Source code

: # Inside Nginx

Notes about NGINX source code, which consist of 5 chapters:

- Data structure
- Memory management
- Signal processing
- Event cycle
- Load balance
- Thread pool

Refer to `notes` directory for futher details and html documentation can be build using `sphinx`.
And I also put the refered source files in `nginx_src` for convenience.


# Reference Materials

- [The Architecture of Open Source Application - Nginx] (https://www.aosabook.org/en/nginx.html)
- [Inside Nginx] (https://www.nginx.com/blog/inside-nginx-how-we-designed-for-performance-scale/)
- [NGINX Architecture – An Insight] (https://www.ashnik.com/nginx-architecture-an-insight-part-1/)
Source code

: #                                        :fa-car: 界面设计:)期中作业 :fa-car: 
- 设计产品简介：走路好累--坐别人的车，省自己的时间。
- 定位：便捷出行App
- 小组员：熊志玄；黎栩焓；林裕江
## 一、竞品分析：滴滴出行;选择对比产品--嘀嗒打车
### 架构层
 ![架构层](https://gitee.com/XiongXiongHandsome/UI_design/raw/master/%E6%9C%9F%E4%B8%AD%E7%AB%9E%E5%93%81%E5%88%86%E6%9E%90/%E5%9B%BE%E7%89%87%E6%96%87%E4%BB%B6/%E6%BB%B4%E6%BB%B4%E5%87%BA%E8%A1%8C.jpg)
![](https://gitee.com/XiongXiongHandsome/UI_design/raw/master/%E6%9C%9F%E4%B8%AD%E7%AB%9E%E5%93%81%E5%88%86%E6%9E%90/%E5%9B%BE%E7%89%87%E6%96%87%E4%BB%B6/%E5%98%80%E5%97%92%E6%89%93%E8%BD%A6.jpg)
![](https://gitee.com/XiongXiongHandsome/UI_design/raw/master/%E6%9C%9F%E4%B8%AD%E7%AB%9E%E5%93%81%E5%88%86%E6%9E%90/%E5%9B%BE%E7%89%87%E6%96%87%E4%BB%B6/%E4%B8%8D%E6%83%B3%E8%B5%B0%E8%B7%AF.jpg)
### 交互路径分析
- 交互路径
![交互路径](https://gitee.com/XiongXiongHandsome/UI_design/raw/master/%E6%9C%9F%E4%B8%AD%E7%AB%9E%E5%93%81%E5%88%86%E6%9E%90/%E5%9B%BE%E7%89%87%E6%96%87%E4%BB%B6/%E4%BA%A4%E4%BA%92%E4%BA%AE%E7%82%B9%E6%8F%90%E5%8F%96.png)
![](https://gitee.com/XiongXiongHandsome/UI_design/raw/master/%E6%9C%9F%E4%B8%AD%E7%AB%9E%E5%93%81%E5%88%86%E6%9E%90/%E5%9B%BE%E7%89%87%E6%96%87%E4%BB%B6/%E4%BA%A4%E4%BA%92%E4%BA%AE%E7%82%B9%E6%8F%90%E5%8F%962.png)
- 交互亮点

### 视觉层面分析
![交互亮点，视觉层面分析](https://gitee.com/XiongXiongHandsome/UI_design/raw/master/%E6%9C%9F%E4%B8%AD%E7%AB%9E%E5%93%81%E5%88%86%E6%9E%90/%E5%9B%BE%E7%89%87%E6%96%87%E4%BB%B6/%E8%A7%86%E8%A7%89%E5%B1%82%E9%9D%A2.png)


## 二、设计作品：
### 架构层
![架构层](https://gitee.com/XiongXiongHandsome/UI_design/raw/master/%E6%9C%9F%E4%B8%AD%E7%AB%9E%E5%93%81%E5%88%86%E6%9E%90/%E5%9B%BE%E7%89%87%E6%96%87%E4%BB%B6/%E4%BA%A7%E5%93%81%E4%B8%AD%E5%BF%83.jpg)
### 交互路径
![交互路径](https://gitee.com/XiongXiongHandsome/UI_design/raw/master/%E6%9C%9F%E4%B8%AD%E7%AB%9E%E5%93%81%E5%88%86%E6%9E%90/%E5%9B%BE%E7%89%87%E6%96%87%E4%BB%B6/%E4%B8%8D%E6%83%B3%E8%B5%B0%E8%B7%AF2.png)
---
Task statement: Extract every line of the rows above that contains the string "交互亮点".

Solution to this exercise:
- 交互亮点
![交互亮点，视觉层面分析](https://gitee.com/XiongXiongHandsome/UI_design/raw/master/%E6%9C%9F%E4%B8%AD%E7%AB%9E%E5%93%81%E5%88%86%E6%9E%90/%E5%9B%BE%E7%89%87%E6%96%87%E4%BB%B6/%E8%A7%86%E8%A7%89%E5%B1%82%E9%9D%A2.png)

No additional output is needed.